STATED EXERCISE
Please give every line of the rows below as a JSON list of strings, one string per line, with blank lines left out.

⁂

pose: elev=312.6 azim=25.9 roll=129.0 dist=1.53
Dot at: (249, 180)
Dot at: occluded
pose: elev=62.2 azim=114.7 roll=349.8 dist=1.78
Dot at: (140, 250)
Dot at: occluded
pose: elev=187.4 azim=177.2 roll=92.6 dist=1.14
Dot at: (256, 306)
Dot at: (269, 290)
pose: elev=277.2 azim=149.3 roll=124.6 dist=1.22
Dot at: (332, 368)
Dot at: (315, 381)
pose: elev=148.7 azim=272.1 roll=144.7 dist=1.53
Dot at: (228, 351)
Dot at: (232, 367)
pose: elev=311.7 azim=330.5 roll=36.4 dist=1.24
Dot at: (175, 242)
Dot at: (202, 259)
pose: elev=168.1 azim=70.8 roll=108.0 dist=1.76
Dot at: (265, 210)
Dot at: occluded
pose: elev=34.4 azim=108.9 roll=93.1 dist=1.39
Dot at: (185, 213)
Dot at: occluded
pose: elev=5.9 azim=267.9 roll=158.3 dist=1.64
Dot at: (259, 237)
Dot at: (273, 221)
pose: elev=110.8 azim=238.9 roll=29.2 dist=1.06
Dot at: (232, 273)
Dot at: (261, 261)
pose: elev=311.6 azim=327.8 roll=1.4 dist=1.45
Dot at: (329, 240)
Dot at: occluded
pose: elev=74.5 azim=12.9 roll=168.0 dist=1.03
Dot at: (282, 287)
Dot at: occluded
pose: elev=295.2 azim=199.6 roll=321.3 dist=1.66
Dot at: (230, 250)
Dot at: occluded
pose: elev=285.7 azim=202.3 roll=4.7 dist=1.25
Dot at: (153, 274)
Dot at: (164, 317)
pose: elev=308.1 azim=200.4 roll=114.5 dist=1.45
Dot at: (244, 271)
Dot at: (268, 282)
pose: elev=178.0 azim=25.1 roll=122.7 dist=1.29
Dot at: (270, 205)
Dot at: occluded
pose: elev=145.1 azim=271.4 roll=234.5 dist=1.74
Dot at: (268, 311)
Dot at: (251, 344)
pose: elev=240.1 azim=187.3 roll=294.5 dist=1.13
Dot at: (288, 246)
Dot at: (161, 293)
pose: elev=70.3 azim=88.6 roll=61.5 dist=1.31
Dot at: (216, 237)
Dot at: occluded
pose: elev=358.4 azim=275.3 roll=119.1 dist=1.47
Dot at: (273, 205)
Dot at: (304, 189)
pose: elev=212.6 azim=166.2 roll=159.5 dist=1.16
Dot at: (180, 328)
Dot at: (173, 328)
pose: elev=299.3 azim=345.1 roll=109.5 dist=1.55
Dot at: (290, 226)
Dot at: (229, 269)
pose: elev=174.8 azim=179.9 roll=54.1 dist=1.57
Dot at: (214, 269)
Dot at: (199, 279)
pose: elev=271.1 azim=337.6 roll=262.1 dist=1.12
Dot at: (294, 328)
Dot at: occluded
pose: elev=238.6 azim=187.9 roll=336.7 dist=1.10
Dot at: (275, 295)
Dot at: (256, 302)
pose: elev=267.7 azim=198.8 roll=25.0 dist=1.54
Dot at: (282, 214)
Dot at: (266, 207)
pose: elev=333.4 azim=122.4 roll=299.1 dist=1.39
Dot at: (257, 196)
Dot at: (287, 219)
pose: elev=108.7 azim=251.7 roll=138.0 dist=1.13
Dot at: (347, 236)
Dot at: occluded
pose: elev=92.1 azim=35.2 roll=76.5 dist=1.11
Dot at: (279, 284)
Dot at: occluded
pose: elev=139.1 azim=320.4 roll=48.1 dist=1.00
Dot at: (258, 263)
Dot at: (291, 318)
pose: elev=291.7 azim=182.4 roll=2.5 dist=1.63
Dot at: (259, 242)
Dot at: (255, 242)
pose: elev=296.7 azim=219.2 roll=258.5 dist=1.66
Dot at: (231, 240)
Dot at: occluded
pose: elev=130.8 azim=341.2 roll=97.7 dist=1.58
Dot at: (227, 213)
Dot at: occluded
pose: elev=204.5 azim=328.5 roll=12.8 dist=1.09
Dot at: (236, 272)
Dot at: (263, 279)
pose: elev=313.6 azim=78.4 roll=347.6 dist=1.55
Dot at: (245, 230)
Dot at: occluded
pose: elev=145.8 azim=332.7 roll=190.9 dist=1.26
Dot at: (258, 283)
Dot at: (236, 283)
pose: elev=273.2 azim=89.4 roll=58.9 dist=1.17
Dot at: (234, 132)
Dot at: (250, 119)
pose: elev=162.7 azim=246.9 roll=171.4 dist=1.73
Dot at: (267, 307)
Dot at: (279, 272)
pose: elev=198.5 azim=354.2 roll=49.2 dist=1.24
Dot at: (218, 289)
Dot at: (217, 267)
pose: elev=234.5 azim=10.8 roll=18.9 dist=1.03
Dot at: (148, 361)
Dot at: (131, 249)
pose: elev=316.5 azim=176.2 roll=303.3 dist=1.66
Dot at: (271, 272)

⁂

ANSWER BELOW
[
  "pose: elev=312.6 azim=25.9 roll=129.0 dist=1.53",
  "Dot at: (249, 180)",
  "Dot at: occluded",
  "pose: elev=62.2 azim=114.7 roll=349.8 dist=1.78",
  "Dot at: (140, 250)",
  "Dot at: occluded",
  "pose: elev=187.4 azim=177.2 roll=92.6 dist=1.14",
  "Dot at: (256, 306)",
  "Dot at: (269, 290)",
  "pose: elev=277.2 azim=149.3 roll=124.6 dist=1.22",
  "Dot at: (332, 368)",
  "Dot at: (315, 381)",
  "pose: elev=148.7 azim=272.1 roll=144.7 dist=1.53",
  "Dot at: (228, 351)",
  "Dot at: (232, 367)",
  "pose: elev=311.7 azim=330.5 roll=36.4 dist=1.24",
  "Dot at: (175, 242)",
  "Dot at: (202, 259)",
  "pose: elev=168.1 azim=70.8 roll=108.0 dist=1.76",
  "Dot at: (265, 210)",
  "Dot at: occluded",
  "pose: elev=34.4 azim=108.9 roll=93.1 dist=1.39",
  "Dot at: (185, 213)",
  "Dot at: occluded",
  "pose: elev=5.9 azim=267.9 roll=158.3 dist=1.64",
  "Dot at: (259, 237)",
  "Dot at: (273, 221)",
  "pose: elev=110.8 azim=238.9 roll=29.2 dist=1.06",
  "Dot at: (232, 273)",
  "Dot at: (261, 261)",
  "pose: elev=311.6 azim=327.8 roll=1.4 dist=1.45",
  "Dot at: (329, 240)",
  "Dot at: occluded",
  "pose: elev=74.5 azim=12.9 roll=168.0 dist=1.03",
  "Dot at: (282, 287)",
  "Dot at: occluded",
  "pose: elev=295.2 azim=199.6 roll=321.3 dist=1.66",
  "Dot at: (230, 250)",
  "Dot at: occluded",
  "pose: elev=285.7 azim=202.3 roll=4.7 dist=1.25",
  "Dot at: (153, 274)",
  "Dot at: (164, 317)",
  "pose: elev=308.1 azim=200.4 roll=114.5 dist=1.45",
  "Dot at: (244, 271)",
  "Dot at: (268, 282)",
  "pose: elev=178.0 azim=25.1 roll=122.7 dist=1.29",
  "Dot at: (270, 205)",
  "Dot at: occluded",
  "pose: elev=145.1 azim=271.4 roll=234.5 dist=1.74",
  "Dot at: (268, 311)",
  "Dot at: (251, 344)",
  "pose: elev=240.1 azim=187.3 roll=294.5 dist=1.13",
  "Dot at: (288, 246)",
  "Dot at: (161, 293)",
  "pose: elev=70.3 azim=88.6 roll=61.5 dist=1.31",
  "Dot at: (216, 237)",
  "Dot at: occluded",
  "pose: elev=358.4 azim=275.3 roll=119.1 dist=1.47",
  "Dot at: (273, 205)",
  "Dot at: (304, 189)",
  "pose: elev=212.6 azim=166.2 roll=159.5 dist=1.16",
  "Dot at: (180, 328)",
  "Dot at: (173, 328)",
  "pose: elev=299.3 azim=345.1 roll=109.5 dist=1.55",
  "Dot at: (290, 226)",
  "Dot at: (229, 269)",
  "pose: elev=174.8 azim=179.9 roll=54.1 dist=1.57",
  "Dot at: (214, 269)",
  "Dot at: (199, 279)",
  "pose: elev=271.1 azim=337.6 roll=262.1 dist=1.12",
  "Dot at: (294, 328)",
  "Dot at: occluded",
  "pose: elev=238.6 azim=187.9 roll=336.7 dist=1.10",
  "Dot at: (275, 295)",
  "Dot at: (256, 302)",
  "pose: elev=267.7 azim=198.8 roll=25.0 dist=1.54",
  "Dot at: (282, 214)",
  "Dot at: (266, 207)",
  "pose: elev=333.4 azim=122.4 roll=299.1 dist=1.39",
  "Dot at: (257, 196)",
  "Dot at: (287, 219)",
  "pose: elev=108.7 azim=251.7 roll=138.0 dist=1.13",
  "Dot at: (347, 236)",
  "Dot at: occluded",
  "pose: elev=92.1 azim=35.2 roll=76.5 dist=1.11",
  "Dot at: (279, 284)",
  "Dot at: occluded",
  "pose: elev=139.1 azim=320.4 roll=48.1 dist=1.00",
  "Dot at: (258, 263)",
  "Dot at: (291, 318)",
  "pose: elev=291.7 azim=182.4 roll=2.5 dist=1.63",
  "Dot at: (259, 242)",
  "Dot at: (255, 242)",
  "pose: elev=296.7 azim=219.2 roll=258.5 dist=1.66",
  "Dot at: (231, 240)",
  "Dot at: occluded",
  "pose: elev=130.8 azim=341.2 roll=97.7 dist=1.58",
  "Dot at: (227, 213)",
  "Dot at: occluded",
  "pose: elev=204.5 azim=328.5 roll=12.8 dist=1.09",
  "Dot at: (236, 272)",
  "Dot at: (263, 279)",
  "pose: elev=313.6 azim=78.4 roll=347.6 dist=1.55",
  "Dot at: (245, 230)",
  "Dot at: occluded",
  "pose: elev=145.8 azim=332.7 roll=190.9 dist=1.26",
  "Dot at: (258, 283)",
  "Dot at: (236, 283)",
  "pose: elev=273.2 azim=89.4 roll=58.9 dist=1.17",
  "Dot at: (234, 132)",
  "Dot at: (250, 119)",
  "pose: elev=162.7 azim=246.9 roll=171.4 dist=1.73",
  "Dot at: (267, 307)",
  "Dot at: (279, 272)",
  "pose: elev=198.5 azim=354.2 roll=49.2 dist=1.24",
  "Dot at: (218, 289)",
  "Dot at: (217, 267)",
  "pose: elev=234.5 azim=10.8 roll=18.9 dist=1.03",
  "Dot at: (148, 361)",
  "Dot at: (131, 249)",
  "pose: elev=316.5 azim=176.2 roll=303.3 dist=1.66",
  "Dot at: (271, 272)"
]